Women in Plastics: Who Does That? Acknowledging & Adjusting

Who Does That? Acknowledging & Adjusting Behaviors for Effective Teamwork
Presented by Shelonda Darling

Why do people have drastically different reactions to situations? Are you the type who “goes with your gut” or do you want all the facts first? The way we respond isn’t by chance, it’s the way we’re wired – and (spoiler alert!) everyone you work with is wired differently. For leaders and staff to work well with one another, it’s imperative they know how they’re wired, how their team members are wired, and how they can adapt their styles to work best together.

That session's goal is to help individuals understand their unique behaviors and the behaviors of others around them. This session gives a unified language to different behavioral styles giving a name to the "who" we work with. For leaders, the goal is to learn how to adapt to different styles within your team so that you can successfully lead any individual.

Attendees will learn to:
  • Identify different behavior types to understand how team members are likely to respond to various situations
  • Learn how to adapt your style to build stronger relationships within your team
  • Improve your communication tactics to reduce unnecessary employee turnover
About Shelonda Darling
Workforce Retention Strategist Shelonda Darling helps organizational leaders identify what's happening with the current employment landscape and she shifts manager mindsets so they can better lead and retain today's new workforce. Her real-world, engaging approach makes managers more effective in their roles.

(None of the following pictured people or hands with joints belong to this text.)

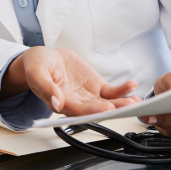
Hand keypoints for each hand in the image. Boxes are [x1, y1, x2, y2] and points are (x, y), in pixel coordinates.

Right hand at [1, 47, 140, 115]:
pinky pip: (111, 91)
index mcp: (61, 103)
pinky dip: (122, 90)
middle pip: (97, 109)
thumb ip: (45, 87)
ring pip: (107, 102)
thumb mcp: (36, 73)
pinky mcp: (96, 87)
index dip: (93, 110)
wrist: (45, 59)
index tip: (106, 108)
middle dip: (113, 109)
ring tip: (134, 101)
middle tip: (127, 106)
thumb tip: (56, 102)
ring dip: (121, 103)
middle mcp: (77, 103)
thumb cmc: (37, 66)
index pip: (78, 110)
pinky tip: (131, 86)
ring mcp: (88, 96)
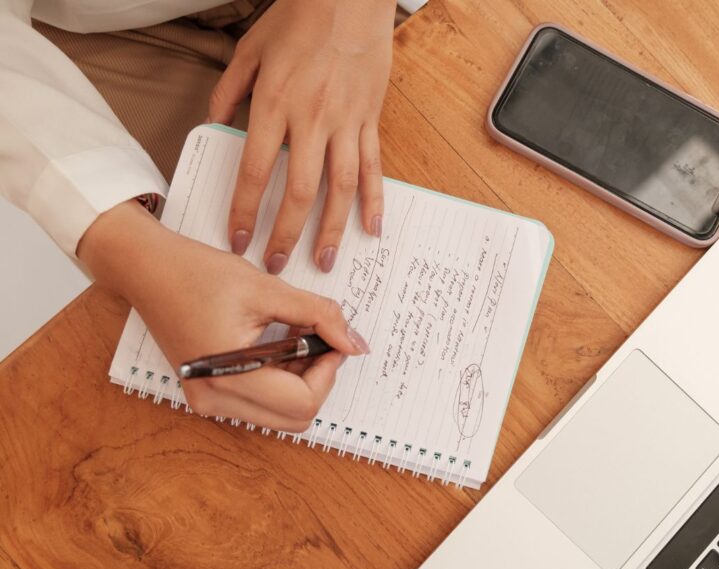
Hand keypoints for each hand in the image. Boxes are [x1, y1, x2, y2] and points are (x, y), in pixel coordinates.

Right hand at [79, 201, 369, 431]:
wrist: (147, 270)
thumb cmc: (198, 273)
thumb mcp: (269, 288)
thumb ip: (319, 316)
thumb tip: (355, 344)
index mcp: (228, 376)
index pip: (303, 402)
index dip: (329, 370)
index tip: (332, 336)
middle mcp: (215, 400)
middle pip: (296, 417)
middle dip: (317, 378)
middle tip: (317, 336)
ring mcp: (209, 401)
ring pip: (281, 414)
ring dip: (300, 380)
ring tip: (294, 335)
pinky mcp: (208, 393)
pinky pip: (260, 403)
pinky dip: (280, 380)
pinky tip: (277, 343)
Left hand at [208, 0, 395, 274]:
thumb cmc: (298, 18)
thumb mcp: (249, 50)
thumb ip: (228, 91)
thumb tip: (213, 124)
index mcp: (275, 104)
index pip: (257, 171)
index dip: (246, 211)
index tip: (239, 240)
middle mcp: (312, 119)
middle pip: (301, 191)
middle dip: (287, 233)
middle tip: (278, 264)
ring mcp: (346, 122)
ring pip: (341, 187)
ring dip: (332, 229)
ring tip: (325, 260)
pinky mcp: (370, 119)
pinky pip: (374, 166)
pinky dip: (374, 199)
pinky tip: (371, 228)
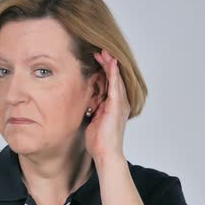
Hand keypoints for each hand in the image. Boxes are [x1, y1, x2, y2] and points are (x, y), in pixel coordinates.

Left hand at [84, 49, 130, 166]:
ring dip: (111, 64)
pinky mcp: (116, 106)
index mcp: (114, 106)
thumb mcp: (93, 120)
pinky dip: (113, 73)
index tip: (97, 58)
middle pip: (115, 78)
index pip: (111, 83)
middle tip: (100, 50)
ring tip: (104, 51)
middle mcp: (120, 103)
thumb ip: (92, 109)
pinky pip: (116, 86)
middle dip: (108, 63)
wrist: (105, 154)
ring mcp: (120, 104)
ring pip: (116, 78)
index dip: (105, 70)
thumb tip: (84, 102)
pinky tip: (110, 63)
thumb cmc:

She has used her expertise in a variety of corporate teams: Training and Development, Employee Engagement, HR Communications, and Corporate Communications, where she has discovered the power in storytelling that gives employees a sense of belonging and pride in their company.

And as an early Millennial herself, she sits in the sweet spot for bridging the generational gaps because she can speak to both the expectations of traditional managers and the evolved expectations of today's new workforce.